I just finished reading an article in Intelligent Enterprise about the latest trends in Business Intelligence. This was a very insightful article with some great points on how the BI industry will be focusing on over the next year. Neil Raden from Hired Brains touched on many of my own ideas for BI and data warehousing. Without laying the elephant on the table, he outlined that BI and DW vendors need to do more to incorporate new technology and to offer their solutions to more companies than those willing to fork out the big bucks. Here are a couple of comments that I found to be relevant to that topic specifically:

"Typically, BI has been a disconnected activity, with users unable to traverse the big gap between being informed and being able to do anything about it. Currently, stacks of BI functionality, such as reporting, ad hoc analysis and OLAP (online analytical processing), serve only a small fraction of the user community (as measured by licenses)--10 percent to 20 percent, according to most studies, though actual use is probably even lower. Although the tools generally require no programming and the basics can be taught in a couple of days, conceptually BI still demands a level of understanding about the data, data models and data manipulation processes beyond most knowledge worker's skills or patience. Consequently, the level of IT involvement in BI is still high, leading to reduced ROI and an overall lack of agility and timeliness, except for those few power users who invest the time and effort to develop proficiency."
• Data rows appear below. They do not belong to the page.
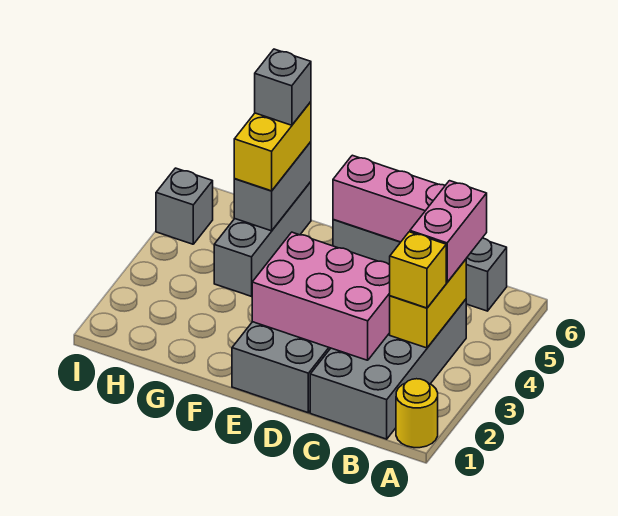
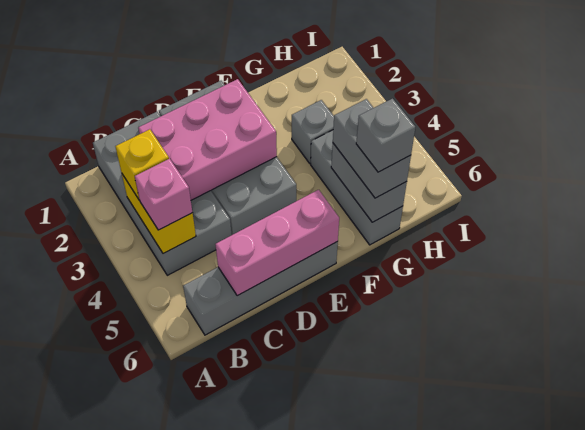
yellow round brick A1 level 1 -> none
pink brick B4:B5 level 3 -> pink brick B4 level 3
yellow brick G5:G6 level 3 -> grey brick G5:G6 level 3
grey brick I5 level 1 -> grey brick G3 level 1

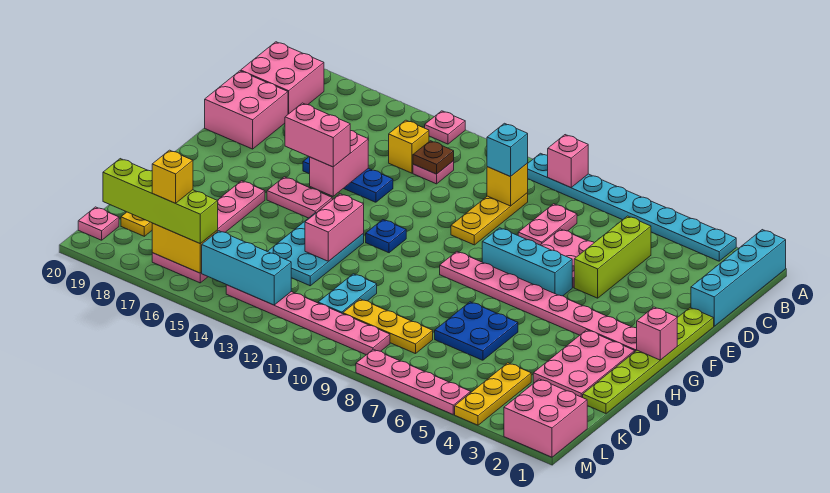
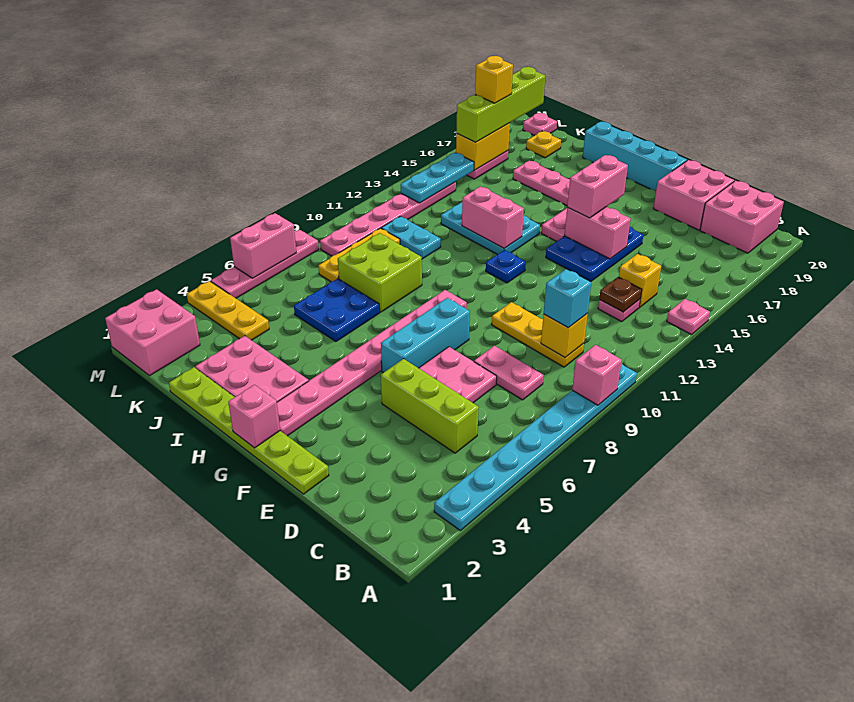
cyan brick A1:D1 level 1 -> cyan brick F20:I20 level 1
blue plate E14:E16 level 1 -> blue plate E14:F16 level 1
none -> lime brick I8:J9 level 1
cyan brick L13:L15 level 2 -> cyan plate L13:L15 level 2
none -> pink brick M6:M7 level 2

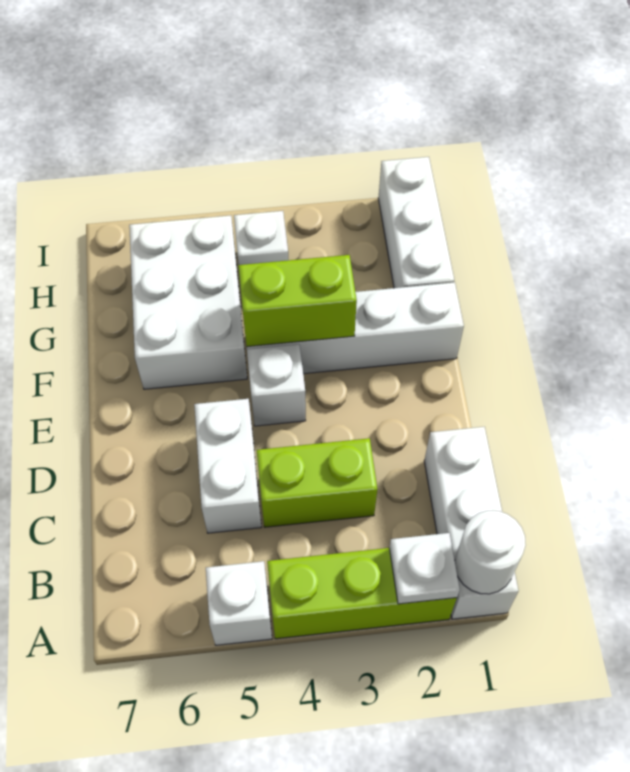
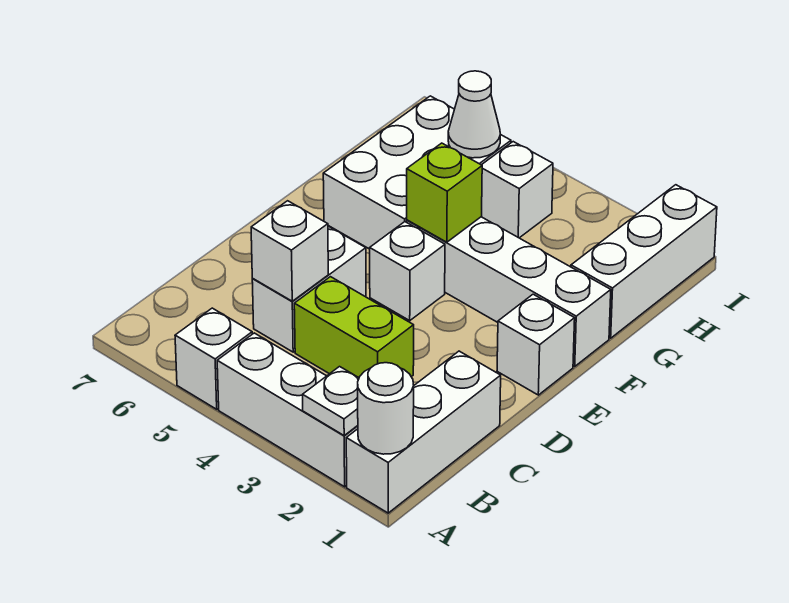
lime brick A2:A4 level 1 -> white brick A2:A4 level 1
none -> white brick C5 level 2
none -> white brick E1 level 1
lime brick F3:F4 level 2 -> lime brick F4 level 2
none -> white cone H5 level 2

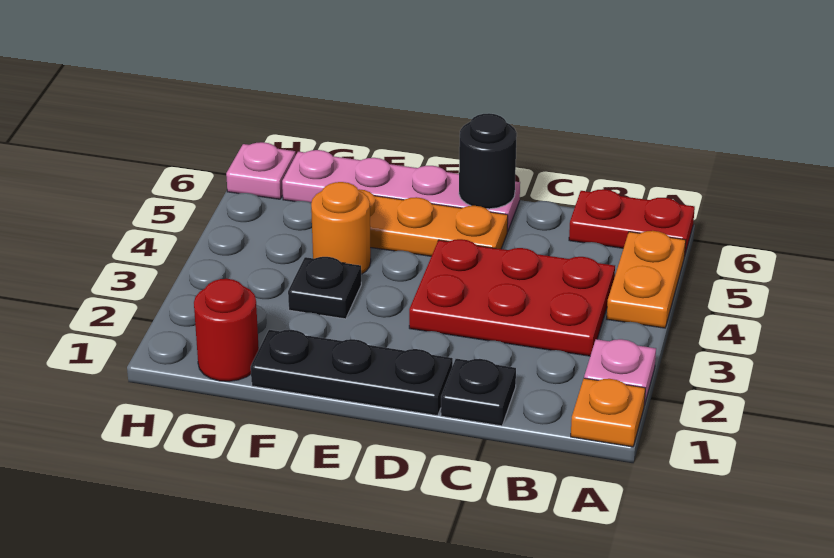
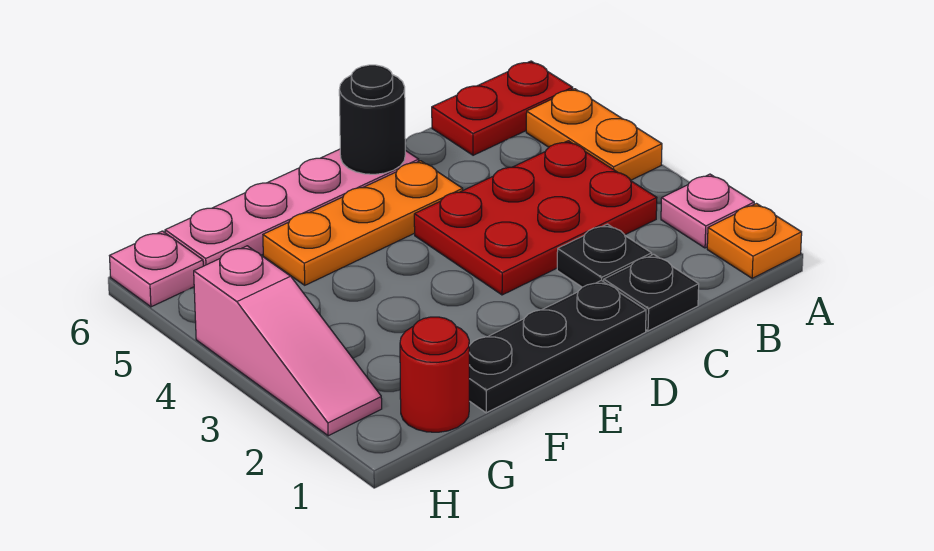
black plate F3 level 1 -> black plate C2 level 1
orange round brick F4 level 1 -> none
none -> pink slope H2:H4 level 1 top 4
"Three external factors will drive BI out of its comfort zone and into new modes of usefulness. The open-source movement is one of them. However, it remains to be seen whether open source's impact will be simply to drive down software costs or to start something bigger. Can the open-source community marshall its participants' creative resources to develop truly breakthrough products? Everyone knows about Linux, but BI software doesn't have a similarly vast number of interested parties behind it. On the other hand, the pressure might be a good influence on BI vendors, who might otherwise feel they can get away with mediocre software at exorbitant prices."

"The time has come to radically rethink BI's basic methodologies. Caching, virtual data warehousing, query federation, autonomous agents, real-time and direct access to operational data stores are all more feasible now and must be built into the new BI. Doing so will help companies alleviate the delays and rigidity that confound current approaches."

"Monolithic BI suites with expensive per-seat licenses will lose favor--as will BI and data warehousing "stacks" cobbled together from different generations of technology. Market advantage will go to newer, less comprehensive entrants. Even older applications that provide specific functionality, such as visualization, Monte Carlo simulation or other stochastic processes and industry-specific analytics will get a leg up."